ALLAH'IN ''HAYIR'' DEDİĞİ...1...

Özgür DENİZ - 26.08.2011

            Haddimi aşmadan, edep çizgisinde kalarak algılamalarımı sunuyorum.

 

            Evet, neye ve kime hayır dendiği-deneceği önemlidir. Bu kuşkusuz hayatın en mühim durumlarından biridir. Bir yerde kendine güveninde zımni ifadesidir. Aslında kaderi belirleyen mevhumlardan da biridir bu. Hayır demesini bilmeyenler ya da hayır diyemeyenler mutlak köledirler. Zira din’de hayırla başlar. Hayatta hep evet ve hayırlarla devam eder. Çünkü her an bir seçimle başbaşasınızdır ve muhakkak ya evet ya da hayır demek zorundasınızdır. Kendine güvenen için hayır kolaydır ama güvenmeyen için bu konu biraz sıkıntılıdır. Hayır diyebilen, özgürlük bilincine erişmiş olandır bir yerde. Kendini müstağni görerek hayır diyenlerin ki ise apayrı bir durumdur ve tamamen cehalettendir, nankörlüktendir, küstahlıktandır ve bu tam anlamıyla şirktir. Zira bir kul, hangi konumda olursa olsun, asla kendini müstağni göremez. Çünkü o, kuldur nihayetinde.

 


[HAYIR! İnsan zenginliği kendine yeterli görünce tuğyan eder.
Oysa sonunda rabbinedir dönüş.
Bak şu bir kulu içtenlikle yönelirken yasaklamaya kalkana…
HAYIR! Bu yaptıklarına bir son vermezse onu alnından tutup sürükleyeceğiz.
O yalancı, ar damarı çatlamış alnından.
O zaman çağırsın toplanıp durduklarını
Biz de çağıracağız zebanîleri,
HAYIR! Sakın ona boyun eğme, sen secde et ve yaklaş!]
(Alak; 6-14, 15-19)

* [Veriler]
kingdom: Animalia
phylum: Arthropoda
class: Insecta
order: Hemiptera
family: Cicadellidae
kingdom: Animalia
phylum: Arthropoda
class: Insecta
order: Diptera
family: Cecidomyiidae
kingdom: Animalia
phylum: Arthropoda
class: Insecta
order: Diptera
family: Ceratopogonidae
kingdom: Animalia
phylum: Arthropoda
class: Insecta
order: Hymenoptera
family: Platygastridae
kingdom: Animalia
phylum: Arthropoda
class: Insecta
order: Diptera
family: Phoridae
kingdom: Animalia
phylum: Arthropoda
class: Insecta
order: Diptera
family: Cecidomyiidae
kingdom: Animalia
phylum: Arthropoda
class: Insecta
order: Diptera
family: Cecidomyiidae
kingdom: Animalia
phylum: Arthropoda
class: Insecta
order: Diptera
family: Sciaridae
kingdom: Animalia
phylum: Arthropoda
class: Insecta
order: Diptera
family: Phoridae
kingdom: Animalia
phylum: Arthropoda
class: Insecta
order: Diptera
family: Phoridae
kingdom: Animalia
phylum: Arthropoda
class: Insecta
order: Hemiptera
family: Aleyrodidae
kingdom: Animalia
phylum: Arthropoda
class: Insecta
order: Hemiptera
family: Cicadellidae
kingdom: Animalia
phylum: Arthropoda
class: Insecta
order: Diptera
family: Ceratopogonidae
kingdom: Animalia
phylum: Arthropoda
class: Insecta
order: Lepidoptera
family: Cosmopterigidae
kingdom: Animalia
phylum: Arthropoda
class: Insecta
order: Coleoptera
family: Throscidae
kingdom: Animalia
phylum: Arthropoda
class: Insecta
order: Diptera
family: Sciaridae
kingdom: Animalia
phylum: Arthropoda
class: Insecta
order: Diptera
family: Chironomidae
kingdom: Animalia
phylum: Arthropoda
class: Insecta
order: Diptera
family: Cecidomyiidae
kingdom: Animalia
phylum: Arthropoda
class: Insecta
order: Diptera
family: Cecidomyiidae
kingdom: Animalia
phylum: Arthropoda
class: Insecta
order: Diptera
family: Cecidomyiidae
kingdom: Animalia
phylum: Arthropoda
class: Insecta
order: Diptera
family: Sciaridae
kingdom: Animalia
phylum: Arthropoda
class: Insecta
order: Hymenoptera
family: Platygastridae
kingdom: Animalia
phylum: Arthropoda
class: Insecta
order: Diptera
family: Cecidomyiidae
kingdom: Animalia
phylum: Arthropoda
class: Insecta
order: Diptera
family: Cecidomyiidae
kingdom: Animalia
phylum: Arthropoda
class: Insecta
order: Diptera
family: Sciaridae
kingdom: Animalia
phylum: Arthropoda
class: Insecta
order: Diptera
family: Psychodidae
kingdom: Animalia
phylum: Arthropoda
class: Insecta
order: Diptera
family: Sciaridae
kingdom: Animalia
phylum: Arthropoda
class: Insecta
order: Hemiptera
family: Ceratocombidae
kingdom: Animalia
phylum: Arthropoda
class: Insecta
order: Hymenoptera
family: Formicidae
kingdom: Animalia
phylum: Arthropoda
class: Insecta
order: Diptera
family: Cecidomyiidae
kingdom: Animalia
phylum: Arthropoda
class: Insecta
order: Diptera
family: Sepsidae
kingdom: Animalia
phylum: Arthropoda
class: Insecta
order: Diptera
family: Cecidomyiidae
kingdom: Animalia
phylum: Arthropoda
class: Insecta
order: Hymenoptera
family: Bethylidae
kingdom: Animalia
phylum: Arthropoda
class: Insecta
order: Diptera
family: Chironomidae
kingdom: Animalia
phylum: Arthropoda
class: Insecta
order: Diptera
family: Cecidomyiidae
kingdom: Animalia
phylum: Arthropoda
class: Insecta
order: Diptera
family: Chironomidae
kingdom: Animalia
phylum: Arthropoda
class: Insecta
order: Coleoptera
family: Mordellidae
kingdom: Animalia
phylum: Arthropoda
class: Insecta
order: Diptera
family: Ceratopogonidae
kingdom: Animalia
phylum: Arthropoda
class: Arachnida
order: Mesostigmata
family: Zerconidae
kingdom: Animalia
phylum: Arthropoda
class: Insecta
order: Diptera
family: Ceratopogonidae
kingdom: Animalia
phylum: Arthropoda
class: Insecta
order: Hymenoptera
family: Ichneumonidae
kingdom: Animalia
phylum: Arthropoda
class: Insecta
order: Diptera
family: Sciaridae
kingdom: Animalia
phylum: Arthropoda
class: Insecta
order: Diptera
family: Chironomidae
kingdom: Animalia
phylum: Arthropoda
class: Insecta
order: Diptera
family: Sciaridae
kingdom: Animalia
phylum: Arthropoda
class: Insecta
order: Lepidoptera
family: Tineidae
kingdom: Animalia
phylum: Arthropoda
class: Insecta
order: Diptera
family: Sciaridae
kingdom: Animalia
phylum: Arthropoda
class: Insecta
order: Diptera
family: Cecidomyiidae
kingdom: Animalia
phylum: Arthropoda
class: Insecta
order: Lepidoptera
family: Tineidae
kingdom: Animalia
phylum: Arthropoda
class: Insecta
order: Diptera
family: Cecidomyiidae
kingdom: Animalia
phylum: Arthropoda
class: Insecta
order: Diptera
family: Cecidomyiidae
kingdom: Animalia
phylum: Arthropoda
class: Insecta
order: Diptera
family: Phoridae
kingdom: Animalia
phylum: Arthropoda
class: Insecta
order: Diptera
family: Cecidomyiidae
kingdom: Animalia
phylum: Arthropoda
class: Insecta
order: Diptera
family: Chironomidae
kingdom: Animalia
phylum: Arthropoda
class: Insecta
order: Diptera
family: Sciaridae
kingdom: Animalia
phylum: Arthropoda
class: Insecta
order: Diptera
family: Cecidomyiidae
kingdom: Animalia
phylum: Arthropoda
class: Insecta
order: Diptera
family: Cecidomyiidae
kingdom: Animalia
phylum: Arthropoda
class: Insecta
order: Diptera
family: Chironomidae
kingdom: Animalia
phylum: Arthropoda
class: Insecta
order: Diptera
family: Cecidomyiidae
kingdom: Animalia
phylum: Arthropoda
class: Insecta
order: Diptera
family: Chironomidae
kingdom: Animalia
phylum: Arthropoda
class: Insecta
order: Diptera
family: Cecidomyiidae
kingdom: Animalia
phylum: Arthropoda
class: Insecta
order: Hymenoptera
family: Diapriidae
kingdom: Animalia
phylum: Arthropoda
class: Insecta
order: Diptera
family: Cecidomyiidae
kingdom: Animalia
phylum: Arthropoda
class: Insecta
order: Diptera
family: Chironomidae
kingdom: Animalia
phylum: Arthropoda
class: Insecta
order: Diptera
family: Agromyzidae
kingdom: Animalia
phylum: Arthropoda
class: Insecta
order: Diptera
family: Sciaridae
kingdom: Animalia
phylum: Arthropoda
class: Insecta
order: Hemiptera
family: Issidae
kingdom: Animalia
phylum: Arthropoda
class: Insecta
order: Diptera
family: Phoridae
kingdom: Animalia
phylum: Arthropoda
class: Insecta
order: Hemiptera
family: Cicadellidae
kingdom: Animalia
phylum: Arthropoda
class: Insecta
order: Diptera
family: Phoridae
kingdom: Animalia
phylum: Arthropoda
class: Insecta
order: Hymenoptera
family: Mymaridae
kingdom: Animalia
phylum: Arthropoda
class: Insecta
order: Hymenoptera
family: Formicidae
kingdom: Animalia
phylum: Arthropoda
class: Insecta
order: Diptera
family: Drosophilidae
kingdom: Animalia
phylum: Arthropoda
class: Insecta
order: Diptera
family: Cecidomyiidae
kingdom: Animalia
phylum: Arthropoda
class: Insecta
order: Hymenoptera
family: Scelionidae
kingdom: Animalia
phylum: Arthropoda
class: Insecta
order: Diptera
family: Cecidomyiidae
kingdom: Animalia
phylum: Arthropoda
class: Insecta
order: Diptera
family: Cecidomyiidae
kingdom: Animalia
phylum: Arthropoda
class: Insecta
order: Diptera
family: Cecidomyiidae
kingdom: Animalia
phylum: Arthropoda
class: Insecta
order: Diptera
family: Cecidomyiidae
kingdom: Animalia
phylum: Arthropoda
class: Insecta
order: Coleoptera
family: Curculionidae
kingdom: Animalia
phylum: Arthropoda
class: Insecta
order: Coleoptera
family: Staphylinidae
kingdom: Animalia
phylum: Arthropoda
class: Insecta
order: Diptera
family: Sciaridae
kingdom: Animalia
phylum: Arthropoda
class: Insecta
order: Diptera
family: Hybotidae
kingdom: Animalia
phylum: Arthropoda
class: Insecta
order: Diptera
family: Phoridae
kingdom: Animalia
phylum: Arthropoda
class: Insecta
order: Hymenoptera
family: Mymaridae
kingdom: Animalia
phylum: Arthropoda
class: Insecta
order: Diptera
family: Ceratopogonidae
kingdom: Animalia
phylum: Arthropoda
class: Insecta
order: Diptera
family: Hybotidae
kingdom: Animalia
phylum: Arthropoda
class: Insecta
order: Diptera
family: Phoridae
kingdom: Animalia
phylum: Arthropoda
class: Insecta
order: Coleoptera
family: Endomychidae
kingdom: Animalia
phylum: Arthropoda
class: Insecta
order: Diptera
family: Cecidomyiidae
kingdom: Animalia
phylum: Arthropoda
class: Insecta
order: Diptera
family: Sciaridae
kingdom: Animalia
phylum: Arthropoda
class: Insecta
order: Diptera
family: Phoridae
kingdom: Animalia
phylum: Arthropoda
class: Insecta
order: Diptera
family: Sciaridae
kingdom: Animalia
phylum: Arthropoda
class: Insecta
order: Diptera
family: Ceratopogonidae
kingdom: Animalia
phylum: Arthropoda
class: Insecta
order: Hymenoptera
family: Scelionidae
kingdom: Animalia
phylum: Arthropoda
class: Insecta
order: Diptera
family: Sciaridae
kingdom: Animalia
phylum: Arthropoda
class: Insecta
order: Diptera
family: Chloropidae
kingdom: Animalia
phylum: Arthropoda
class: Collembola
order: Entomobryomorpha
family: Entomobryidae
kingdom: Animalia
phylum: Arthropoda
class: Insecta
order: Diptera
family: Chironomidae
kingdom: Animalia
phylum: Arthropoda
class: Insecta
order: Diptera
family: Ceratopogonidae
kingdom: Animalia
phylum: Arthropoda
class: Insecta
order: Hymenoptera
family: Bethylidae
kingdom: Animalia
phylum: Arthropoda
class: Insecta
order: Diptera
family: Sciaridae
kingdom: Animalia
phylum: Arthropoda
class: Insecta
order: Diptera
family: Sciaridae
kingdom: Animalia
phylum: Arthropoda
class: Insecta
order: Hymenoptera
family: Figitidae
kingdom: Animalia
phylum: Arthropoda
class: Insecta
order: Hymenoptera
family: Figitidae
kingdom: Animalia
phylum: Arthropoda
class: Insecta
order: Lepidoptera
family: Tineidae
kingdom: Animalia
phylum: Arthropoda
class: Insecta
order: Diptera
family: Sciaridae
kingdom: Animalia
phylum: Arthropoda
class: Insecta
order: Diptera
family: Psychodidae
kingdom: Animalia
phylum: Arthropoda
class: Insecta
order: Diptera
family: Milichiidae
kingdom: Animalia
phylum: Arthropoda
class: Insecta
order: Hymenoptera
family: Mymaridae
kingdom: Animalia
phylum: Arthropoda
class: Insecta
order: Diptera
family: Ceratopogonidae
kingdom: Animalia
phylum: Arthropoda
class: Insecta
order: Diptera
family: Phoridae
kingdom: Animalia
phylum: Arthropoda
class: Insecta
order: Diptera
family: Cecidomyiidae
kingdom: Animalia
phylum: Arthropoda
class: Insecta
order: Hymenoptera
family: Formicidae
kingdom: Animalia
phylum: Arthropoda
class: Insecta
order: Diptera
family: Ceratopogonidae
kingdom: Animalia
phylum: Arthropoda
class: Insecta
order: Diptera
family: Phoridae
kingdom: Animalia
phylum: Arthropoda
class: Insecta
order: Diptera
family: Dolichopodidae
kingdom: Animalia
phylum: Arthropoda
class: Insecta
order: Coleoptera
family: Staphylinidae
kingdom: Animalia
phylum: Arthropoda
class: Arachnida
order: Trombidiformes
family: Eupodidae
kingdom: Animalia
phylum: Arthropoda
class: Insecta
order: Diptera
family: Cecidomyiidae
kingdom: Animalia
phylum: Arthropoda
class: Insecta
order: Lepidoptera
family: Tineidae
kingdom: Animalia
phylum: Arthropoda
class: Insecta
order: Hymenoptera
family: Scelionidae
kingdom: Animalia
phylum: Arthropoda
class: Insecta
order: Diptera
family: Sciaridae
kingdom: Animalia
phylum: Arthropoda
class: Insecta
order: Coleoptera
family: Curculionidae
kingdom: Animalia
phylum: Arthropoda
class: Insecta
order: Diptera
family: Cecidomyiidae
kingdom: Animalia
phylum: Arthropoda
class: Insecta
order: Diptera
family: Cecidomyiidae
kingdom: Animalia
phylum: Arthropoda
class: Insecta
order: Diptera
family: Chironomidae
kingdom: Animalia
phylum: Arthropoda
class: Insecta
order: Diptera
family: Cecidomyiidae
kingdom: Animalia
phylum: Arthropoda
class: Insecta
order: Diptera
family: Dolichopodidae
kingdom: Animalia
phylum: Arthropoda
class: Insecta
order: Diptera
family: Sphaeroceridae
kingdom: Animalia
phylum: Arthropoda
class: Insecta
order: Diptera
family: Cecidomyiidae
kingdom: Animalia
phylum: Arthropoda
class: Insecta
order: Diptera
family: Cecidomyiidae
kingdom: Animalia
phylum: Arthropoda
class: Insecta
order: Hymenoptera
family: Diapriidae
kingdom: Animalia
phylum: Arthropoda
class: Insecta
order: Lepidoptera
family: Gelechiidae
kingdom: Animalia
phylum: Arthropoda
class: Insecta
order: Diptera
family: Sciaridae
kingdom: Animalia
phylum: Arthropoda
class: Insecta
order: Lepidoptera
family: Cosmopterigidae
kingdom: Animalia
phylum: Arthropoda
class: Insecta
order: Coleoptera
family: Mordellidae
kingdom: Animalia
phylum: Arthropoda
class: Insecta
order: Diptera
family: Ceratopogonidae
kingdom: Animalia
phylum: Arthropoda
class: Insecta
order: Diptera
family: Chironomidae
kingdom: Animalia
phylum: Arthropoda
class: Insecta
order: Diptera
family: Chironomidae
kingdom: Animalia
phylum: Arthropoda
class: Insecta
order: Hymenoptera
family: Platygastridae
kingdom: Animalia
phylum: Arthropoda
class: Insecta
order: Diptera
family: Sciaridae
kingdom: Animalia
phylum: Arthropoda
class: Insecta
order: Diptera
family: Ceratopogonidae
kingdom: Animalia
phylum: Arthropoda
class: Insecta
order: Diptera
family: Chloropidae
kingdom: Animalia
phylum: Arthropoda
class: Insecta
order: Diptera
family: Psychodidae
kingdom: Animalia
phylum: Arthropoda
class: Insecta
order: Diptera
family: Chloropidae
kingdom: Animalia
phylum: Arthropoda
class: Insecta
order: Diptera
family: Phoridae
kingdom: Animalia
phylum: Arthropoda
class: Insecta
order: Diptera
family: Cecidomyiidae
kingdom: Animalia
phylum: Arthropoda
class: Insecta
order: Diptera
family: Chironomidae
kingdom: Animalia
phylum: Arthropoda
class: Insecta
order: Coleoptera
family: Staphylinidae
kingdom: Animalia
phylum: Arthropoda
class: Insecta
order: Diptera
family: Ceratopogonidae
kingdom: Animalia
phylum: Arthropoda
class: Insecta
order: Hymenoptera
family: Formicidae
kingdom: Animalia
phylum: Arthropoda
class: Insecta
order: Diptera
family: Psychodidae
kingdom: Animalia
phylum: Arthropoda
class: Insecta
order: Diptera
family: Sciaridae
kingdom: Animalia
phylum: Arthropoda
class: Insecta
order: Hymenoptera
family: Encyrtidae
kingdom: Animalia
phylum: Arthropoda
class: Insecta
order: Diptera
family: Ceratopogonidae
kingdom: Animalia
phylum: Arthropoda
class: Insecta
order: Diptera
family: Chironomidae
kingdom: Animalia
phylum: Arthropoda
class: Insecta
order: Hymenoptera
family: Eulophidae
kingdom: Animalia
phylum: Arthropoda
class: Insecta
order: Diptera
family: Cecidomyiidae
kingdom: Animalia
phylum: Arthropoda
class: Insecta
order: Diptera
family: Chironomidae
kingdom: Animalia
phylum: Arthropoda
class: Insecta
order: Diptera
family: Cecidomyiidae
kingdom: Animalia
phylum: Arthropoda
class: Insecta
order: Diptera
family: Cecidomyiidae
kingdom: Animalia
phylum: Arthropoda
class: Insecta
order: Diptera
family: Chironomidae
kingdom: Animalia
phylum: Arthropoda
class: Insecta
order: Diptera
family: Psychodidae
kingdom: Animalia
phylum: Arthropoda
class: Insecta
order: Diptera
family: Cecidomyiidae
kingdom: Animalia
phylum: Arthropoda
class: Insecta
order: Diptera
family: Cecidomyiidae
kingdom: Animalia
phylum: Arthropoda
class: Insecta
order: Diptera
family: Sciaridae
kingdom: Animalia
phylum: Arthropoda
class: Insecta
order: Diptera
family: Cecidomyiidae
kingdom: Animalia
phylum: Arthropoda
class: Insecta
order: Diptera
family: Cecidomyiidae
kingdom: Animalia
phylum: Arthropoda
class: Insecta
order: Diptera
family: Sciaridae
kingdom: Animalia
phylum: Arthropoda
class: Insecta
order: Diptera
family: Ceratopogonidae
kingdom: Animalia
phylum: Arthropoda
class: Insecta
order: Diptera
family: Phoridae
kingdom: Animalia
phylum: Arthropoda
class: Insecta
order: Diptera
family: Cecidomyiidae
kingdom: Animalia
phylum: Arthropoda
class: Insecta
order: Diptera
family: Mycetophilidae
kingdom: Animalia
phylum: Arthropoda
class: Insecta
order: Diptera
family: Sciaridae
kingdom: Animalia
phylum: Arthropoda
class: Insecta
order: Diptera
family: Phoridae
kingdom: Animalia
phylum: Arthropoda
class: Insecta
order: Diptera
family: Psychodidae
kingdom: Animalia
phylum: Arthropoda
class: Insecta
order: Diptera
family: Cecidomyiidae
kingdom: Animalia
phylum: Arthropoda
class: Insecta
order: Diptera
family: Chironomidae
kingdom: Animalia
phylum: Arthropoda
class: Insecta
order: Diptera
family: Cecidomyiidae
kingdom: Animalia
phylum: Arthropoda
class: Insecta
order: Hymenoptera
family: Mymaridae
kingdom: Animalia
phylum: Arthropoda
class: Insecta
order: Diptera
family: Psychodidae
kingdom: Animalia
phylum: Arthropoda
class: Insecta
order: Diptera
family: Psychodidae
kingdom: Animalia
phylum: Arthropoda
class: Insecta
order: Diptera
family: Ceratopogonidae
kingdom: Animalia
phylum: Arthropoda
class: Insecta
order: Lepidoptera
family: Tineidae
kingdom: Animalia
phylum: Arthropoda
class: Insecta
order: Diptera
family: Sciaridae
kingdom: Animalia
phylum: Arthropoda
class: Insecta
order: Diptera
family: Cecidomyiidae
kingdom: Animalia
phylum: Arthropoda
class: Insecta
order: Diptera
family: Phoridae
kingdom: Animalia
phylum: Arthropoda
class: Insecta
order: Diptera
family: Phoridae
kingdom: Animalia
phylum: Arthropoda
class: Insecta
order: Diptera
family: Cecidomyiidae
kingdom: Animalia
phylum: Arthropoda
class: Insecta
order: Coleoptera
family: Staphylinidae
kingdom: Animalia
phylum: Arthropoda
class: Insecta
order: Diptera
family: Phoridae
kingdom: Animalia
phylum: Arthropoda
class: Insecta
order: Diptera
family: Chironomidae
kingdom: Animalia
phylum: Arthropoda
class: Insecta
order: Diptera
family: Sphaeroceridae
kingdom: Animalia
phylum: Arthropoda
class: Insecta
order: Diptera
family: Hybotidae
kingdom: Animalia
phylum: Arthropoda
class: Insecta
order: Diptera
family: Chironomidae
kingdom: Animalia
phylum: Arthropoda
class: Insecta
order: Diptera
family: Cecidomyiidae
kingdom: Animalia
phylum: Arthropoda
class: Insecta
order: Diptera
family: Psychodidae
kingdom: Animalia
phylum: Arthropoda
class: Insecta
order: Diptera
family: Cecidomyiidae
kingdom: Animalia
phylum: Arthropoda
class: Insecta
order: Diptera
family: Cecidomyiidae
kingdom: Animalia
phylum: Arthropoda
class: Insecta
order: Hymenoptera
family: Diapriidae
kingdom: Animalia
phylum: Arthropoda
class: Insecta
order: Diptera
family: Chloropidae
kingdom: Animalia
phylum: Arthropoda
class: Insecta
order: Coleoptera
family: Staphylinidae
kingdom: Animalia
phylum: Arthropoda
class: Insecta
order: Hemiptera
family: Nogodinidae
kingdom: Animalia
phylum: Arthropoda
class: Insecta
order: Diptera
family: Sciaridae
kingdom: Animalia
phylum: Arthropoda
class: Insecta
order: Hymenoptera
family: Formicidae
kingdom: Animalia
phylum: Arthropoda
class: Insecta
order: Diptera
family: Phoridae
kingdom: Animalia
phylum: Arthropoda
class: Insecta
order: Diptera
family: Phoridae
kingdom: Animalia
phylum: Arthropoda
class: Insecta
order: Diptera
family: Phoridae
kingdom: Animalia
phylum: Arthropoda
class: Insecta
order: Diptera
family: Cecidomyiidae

* [Görevler ve Alıştırmalar]
[1] Yazıya dayanarak aşağıdaki soruları cevaplayınız:
(a) Yazının tarihi nedir?
(b) Yazıya göre hayır demesini bilmeyenler ya da hayır diyemeyenler nedir?
(c) Sondaki alıntının kaynağı olarak hangi sure ve ayet aralıkları gösterilmiştir?
[2] Yazıda "Oysa sonunda rabbinedir" sözleriyle başlayıp "(Alak; 6-14, 15-19)" sözleriyle biten bölümü değiştirmeden çıkarınız.

* [Görevlere Ait Cevaplar]
[1]
(a) 26.08.2011
(b) Mutlak köledirler.
(c) Alak; 6-14, 15-19

[2]
Oysa sonunda rabbinedir dönüş.
Bak şu bir kulu içtenlikle yönelirken yasaklamaya kalkana…
HAYIR! Bu yaptıklarına bir son vermezse onu alnından tutup sürükleyeceğiz.
O yalancı, ar damarı çatlamış alnından.
O zaman çağırsın toplanıp durduklarını
Biz de çağıracağız zebanîleri,
HAYIR! Sakın ona boyun eğme, sen secde et ve yaklaş!]
(Alak; 6-14, 15-19)